Over the years, she found that many individuals and families were receiving transactional advice, rather than overall planning, and thus she set about to become a true personal advisor to her clients. The mission to become that needed resource to her clients has driven the overall purpose and strategy of the firm.

As President and Founder of Protected Tomorrows and Ehlert Financial Group, as well as a partner of Forum Financial Management, Mary Anne has served on the Board of Directors of Special Olympics Illinois, Gateway to Learning School for Special Needs, Illinois St. Coletta, as well as Vice-Chair for the National Disability Institute in Washington, DC. She currently serves on the board for the Cornelia de Lange syndrome National Foundation, Special Olympics Illinois Foundation Board, the Advisory Board of Tails for Life and the Advisory Counsel of Integrative Touch for Kids.

Dr. Ess has dedicated his career to understanding the genetic control of brain development and how aberrations in developmental processes lead to epilepsy, movement disorders, and autism.
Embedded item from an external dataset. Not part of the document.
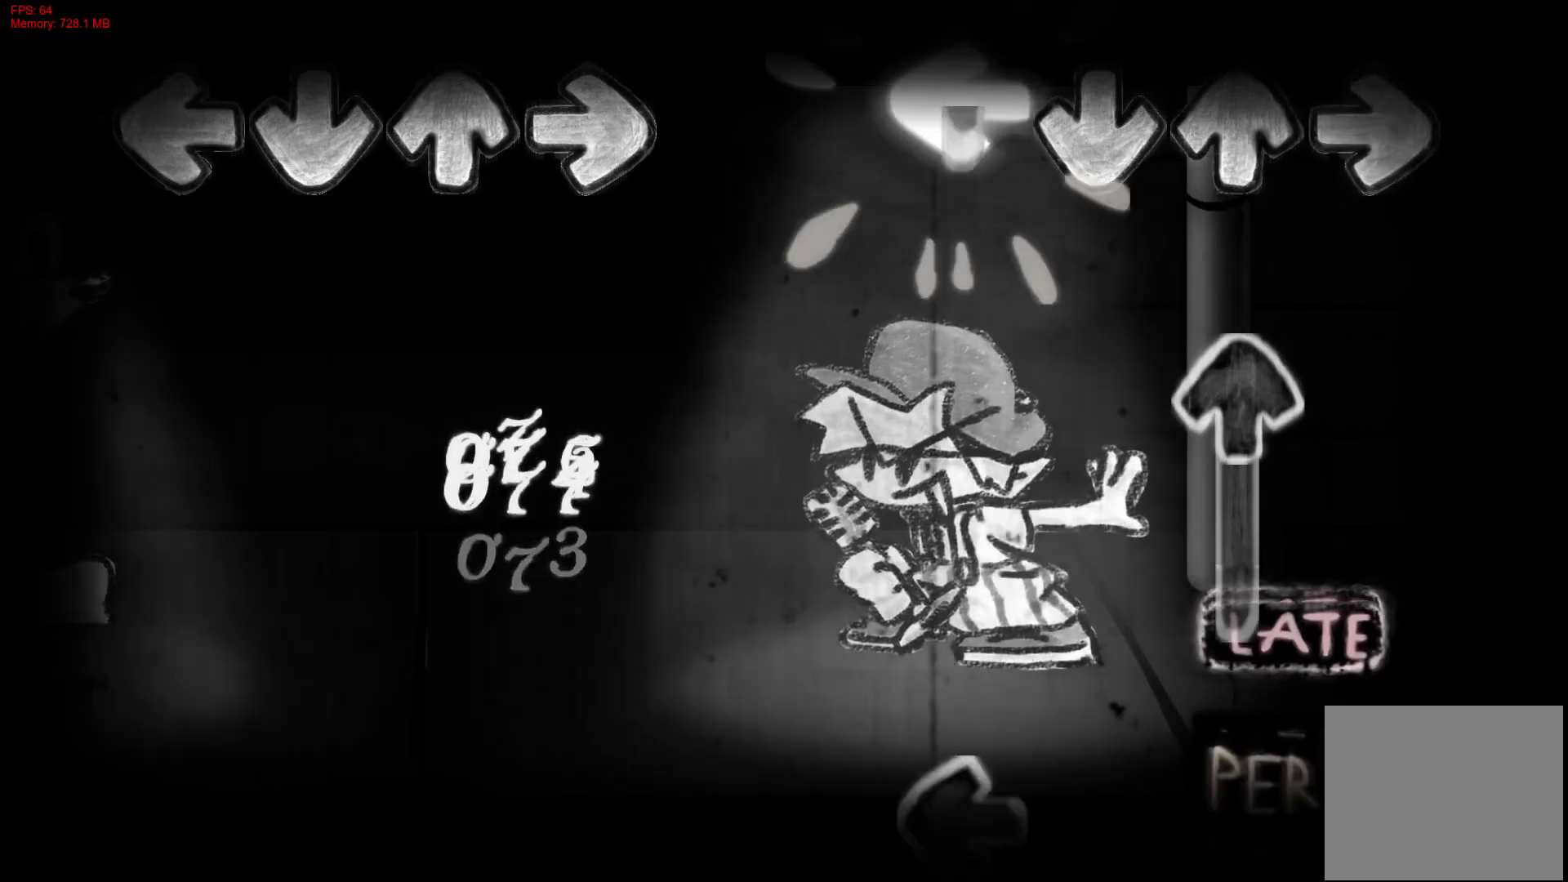
{"buttons": ["L1"], "right_stick": "center", "events": [[217, "L1", "up"], [233, "DPAD_UP", "down"], [417, "DPAD_UP", "up"], [467, "L1", "down"]]}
For the past 15 years at Vanderbilt, his research has focused on rare diseases including tuberous sclerosis complex (TSC) as patients with this disease have prominent brain malformations, white matter disease and a very high prevalence of epilepsy and autism. Over the past 8 years, his group has also focused on alternating hemiplegia of childhood (AHC), a devastating neurodevelopmental disorder due to mutations in the ATP1A3 gene. To study abnormal developmental processes in TSC and AHC, they utilized diverse model systems including transgenic mouse and zebrafish as well as human induced pluripotent stem cells (iPSCs). Their basic and translational research approaches to TSC and AHC should culminate in advanced knowledge about pediatric neurological disorders and hopefully lead to the development of novel and more effective therapies.

Kenneth Silver, M.D., is a pediatric neurologist at Shriners Hospitals for Children — Chicago and co-director of the muscular dystrophy MDA-affiliated clinic at Shriners Hospitals for Children — Chicago. He is board certified in neurology and pediatric neurology from the American Board of Psychiatry and Neurology, Inc. As a pediatric neurologist he provides care for patients and investigates diseases of the nervous system, which includes the brain, spinal cord and muscles. Dr. Silver is a clinical associate at the University of Chicago and past program director for pediatric neurology training at the University of Chicago where he helped to train the next generation of pediatric neurologists. Dr. Silver was an associate professor at McGill University in Canada and worked at our sister Shriners Hospital in Montreal. Areas of interest include treating spasticity in children with cerebral palsy, neuromuscular disorders, neurogenetics and movement disorders.